The evaluation, in sum, reads more like a scattered series of complaints and generalities that show a rather profound lack of knowledge about the district or much curiosity about ongoing initiatives, as opposed to what Hunt again and again refers to as the “mixed feedback” she receives: there are no indications of authentic “due diligence” conducted by Hunt herself in the evaluation.
Superintendent Evaluation Form.23 (1)
How can the new board members fairly evaluate the superintendent? They can’t. At the very least they should give her a year-long contract and then reassess. We can also assess how the new board members are doing.

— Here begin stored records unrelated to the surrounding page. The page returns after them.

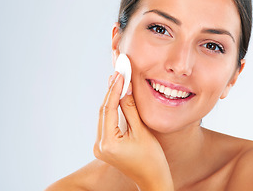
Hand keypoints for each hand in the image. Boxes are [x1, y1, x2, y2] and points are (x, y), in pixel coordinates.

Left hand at [93, 72, 173, 190]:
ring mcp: (100, 147)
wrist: (152, 180)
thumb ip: (131, 109)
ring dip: (111, 98)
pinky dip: (112, 109)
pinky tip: (116, 96)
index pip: (108, 109)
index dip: (114, 89)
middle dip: (111, 91)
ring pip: (104, 116)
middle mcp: (99, 146)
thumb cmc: (152, 159)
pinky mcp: (104, 147)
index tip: (120, 73)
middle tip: (118, 72)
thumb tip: (124, 89)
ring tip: (117, 79)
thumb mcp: (142, 131)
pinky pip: (106, 123)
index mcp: (108, 143)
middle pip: (104, 111)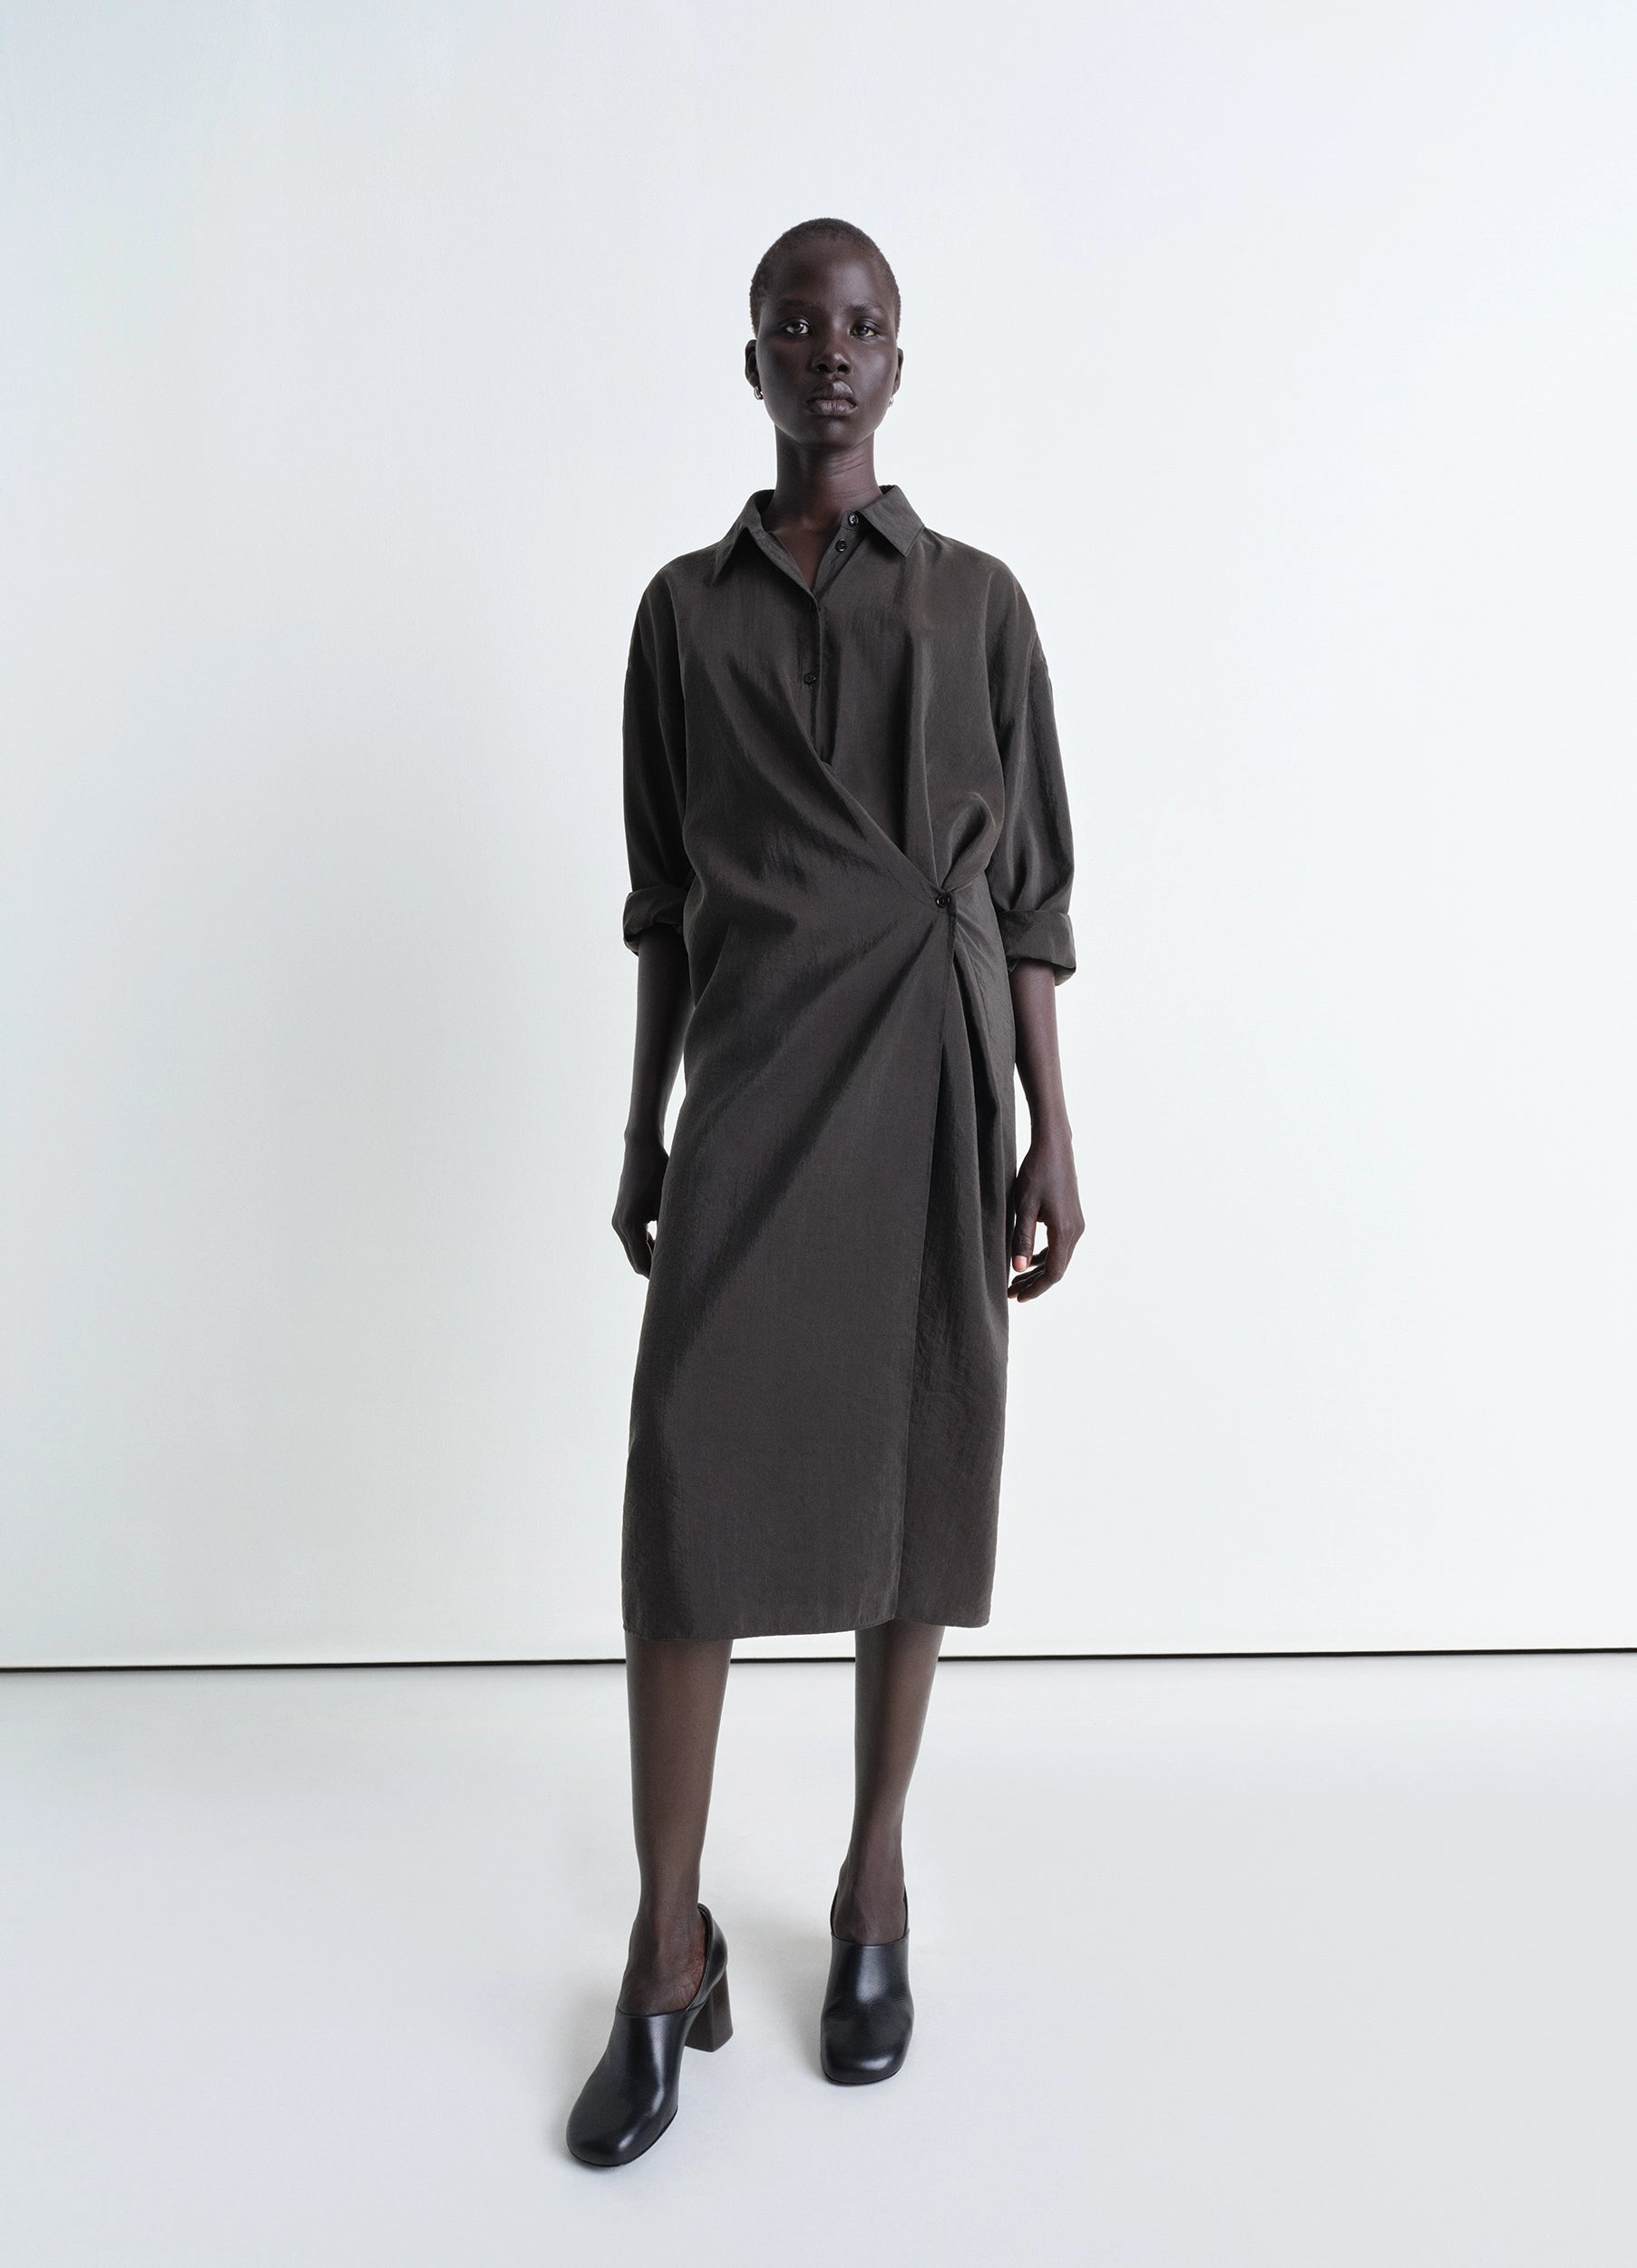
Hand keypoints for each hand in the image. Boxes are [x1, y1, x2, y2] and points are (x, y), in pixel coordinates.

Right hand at [613, 1129, 668, 1276]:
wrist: (641, 1150)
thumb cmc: (659, 1172)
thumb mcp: (669, 1201)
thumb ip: (672, 1228)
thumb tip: (683, 1254)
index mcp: (630, 1224)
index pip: (643, 1263)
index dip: (659, 1277)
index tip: (677, 1284)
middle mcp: (620, 1226)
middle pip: (637, 1262)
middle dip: (655, 1272)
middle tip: (680, 1280)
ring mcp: (618, 1222)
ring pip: (635, 1252)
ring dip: (652, 1259)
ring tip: (675, 1266)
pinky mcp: (622, 1217)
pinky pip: (635, 1241)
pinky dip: (648, 1247)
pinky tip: (666, 1248)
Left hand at [1008, 1127, 1082, 1300]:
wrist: (1054, 1146)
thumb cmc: (1036, 1173)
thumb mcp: (1024, 1206)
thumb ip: (1021, 1238)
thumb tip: (1018, 1269)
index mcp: (1064, 1231)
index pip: (1053, 1272)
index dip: (1036, 1289)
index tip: (1017, 1297)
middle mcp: (1075, 1230)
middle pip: (1057, 1268)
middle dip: (1035, 1283)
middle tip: (1011, 1293)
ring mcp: (1076, 1224)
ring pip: (1059, 1258)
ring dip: (1039, 1271)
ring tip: (1016, 1280)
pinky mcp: (1072, 1217)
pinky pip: (1060, 1245)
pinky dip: (1045, 1256)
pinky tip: (1029, 1259)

P.S. No I’m not a bleeding heart liberal. I am a conservative teacher.
Former Teacher says
Thank you for being a fair and unbiased voice of sensibility. With Hunt’s bizarre behavior prior to this vote, she should recuse herself anyway. Chong should look at the fact that her rating is only ONE point lower than Conklin’s. That should tell everyone something.
JOE D says
I’m concerned that given the relative (and blatantly OBVIOUS) lack of expertise and experience of the 2 newest school board members, that one of two things will happen:
1-the board will push this HIGHLY qualified Superintendent out the door and shove the school district into CRISIS… AGAIN like the last time a new Superintendent job search was conducted
2- the Superintendent will get tired of having to defend her actions, competencies, and policies to a politically polarized School Board, and decide she’s been PROFESSIONALLY ABUSED enough, and resign, and will move to a more congenial and APPRECIATIVE locality (potentially even out of state) given the insane climate of Florida’s current school system legislation.
This would be a travesty to Flagler County’s children …then again, by certain BOARD behaviors, the support of our Children are LOW on the priority list, well behind PERSONAL ADVANCEMENT!
Michael Cocchiola says
I fully agree with JustBe Nice. The rookies on the board do not have enough time in office to properly evaluate Superintendent. Cathy Mittlestadt. Having said this, the superintendent has enough positive rankings to be rehired.

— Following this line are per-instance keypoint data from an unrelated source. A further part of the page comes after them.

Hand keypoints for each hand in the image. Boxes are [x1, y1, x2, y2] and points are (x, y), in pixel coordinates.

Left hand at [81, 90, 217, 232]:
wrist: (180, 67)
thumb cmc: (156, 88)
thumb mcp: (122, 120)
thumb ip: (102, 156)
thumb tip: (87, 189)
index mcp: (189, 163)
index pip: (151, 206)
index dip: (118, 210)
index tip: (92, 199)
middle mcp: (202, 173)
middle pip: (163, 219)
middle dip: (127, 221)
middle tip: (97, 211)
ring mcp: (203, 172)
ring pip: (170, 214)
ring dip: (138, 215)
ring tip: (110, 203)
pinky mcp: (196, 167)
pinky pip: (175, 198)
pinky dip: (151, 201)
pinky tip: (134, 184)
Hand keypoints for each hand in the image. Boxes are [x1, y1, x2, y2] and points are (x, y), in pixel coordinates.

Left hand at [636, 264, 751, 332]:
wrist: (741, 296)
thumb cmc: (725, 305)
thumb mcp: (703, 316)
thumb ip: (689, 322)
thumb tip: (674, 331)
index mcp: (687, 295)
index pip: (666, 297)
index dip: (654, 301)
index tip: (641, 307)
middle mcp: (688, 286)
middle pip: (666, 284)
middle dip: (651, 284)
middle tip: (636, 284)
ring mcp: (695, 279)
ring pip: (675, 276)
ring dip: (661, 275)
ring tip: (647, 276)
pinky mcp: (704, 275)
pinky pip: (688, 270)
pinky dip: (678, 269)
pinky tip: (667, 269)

Board member Sally Hunt must recuse herself. She is much too close to her intended candidate, Paul Peacock, to fill the superintendent’s chair should Cathy Mittlestadt be fired.
Bill C says
Hunt deserves a 2 on stability and a 1 on honesty.
She deserves a straight jacket and a pink slip.

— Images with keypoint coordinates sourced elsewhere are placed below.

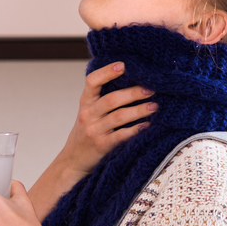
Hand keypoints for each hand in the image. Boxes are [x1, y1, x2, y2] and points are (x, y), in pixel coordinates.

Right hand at [59, 61, 157, 178]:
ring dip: (139, 110)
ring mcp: (94, 131)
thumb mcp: (88, 112)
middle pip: (111, 99)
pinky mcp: (101, 146)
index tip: (123, 65)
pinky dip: (136, 130)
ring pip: (119, 117)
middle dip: (133, 93)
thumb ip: (102, 98)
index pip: (92, 81)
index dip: (107, 72)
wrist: (72, 160)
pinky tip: (147, 126)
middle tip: (151, 89)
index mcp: (85, 102)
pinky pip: (121, 136)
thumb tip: (132, 80)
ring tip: (155, 106)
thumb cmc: (86, 132)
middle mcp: (88, 114)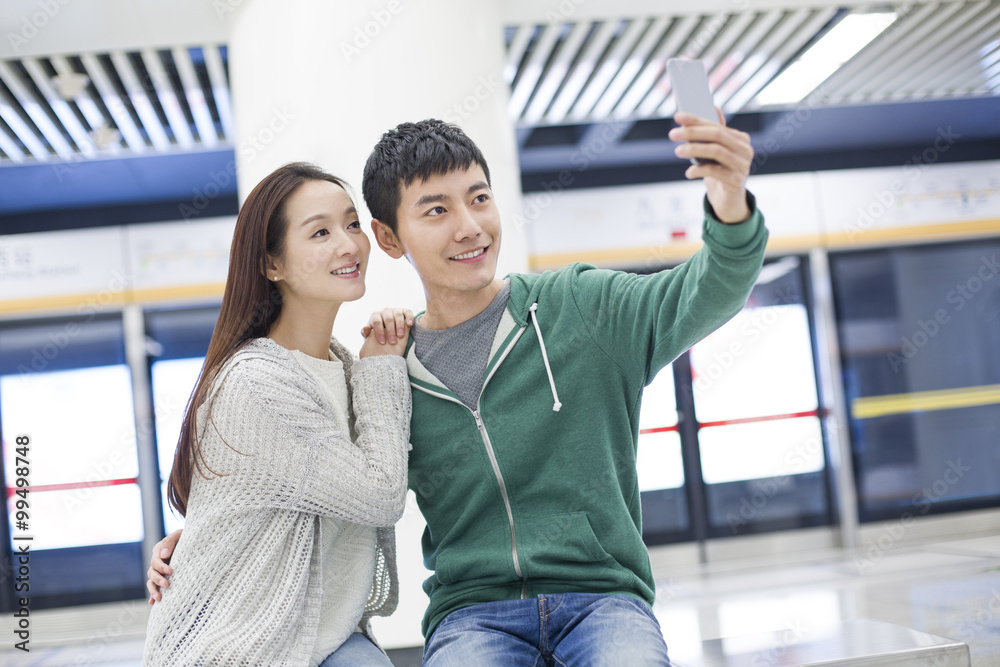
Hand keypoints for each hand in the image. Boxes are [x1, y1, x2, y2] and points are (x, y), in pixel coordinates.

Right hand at [146, 529, 181, 603]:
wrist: (194, 543)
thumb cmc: (187, 537)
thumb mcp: (180, 534)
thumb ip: (170, 541)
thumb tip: (163, 555)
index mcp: (159, 551)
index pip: (155, 561)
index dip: (161, 567)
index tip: (170, 571)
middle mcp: (157, 562)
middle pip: (152, 573)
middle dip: (158, 580)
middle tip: (167, 585)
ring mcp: (159, 571)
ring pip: (151, 582)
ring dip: (153, 590)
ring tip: (159, 598)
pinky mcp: (164, 578)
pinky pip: (155, 588)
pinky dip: (152, 596)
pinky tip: (152, 603)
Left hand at [360, 307, 413, 357]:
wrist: (388, 331)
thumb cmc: (379, 335)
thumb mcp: (371, 335)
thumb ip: (367, 333)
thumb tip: (365, 329)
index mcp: (375, 316)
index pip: (376, 322)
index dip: (379, 331)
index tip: (382, 342)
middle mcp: (385, 311)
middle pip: (388, 319)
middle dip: (390, 331)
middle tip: (392, 341)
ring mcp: (395, 310)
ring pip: (397, 315)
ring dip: (399, 325)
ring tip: (400, 336)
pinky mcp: (404, 311)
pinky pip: (407, 312)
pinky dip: (409, 317)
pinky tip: (409, 325)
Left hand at [669, 108, 752, 222]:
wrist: (728, 200)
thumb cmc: (720, 172)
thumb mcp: (715, 152)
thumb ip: (714, 132)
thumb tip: (713, 107)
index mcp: (740, 139)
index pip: (716, 125)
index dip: (696, 120)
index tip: (678, 116)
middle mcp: (745, 150)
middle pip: (717, 135)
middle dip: (693, 132)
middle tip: (673, 134)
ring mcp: (743, 165)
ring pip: (717, 151)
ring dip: (694, 150)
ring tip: (677, 151)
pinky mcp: (737, 181)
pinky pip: (715, 171)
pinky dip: (699, 170)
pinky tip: (689, 173)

It is refreshing to see people in agreement, coming from different political perspectives, on this comment thread. It proves it is possible for us to find common ground, especially when it comes to the well-being of our community’s children.
I echo some of the above comments. The newest board members have not had an adequate period of time to fully evaluate the superintendent’s performance. Sally Hunt did not even properly perform the evaluation, I don’t think her answers should be incorporated into the average.
Mr. Furry, I am trying to give you the benefit of the doubt in terms of your newness. But please remember that your responsibility is not to the business community, it is to the school children. Please try and refocus.
Edith Campins says
What this has shown is that Hunt was nt qualified for this position. She still hasn’t cited one factual, failure on the Superintendent’s part. She has been manipulated by people smarter than her and she still can’t see it.
Ms. Hunt doesn’t know Peacock. All of us that had the displeasure of working with him do. Ms. Hunt can’t possibly serve this district. She was such an easy mark. So gullible to entertain a disgruntled demoted employee. She doesn’t have good judgement.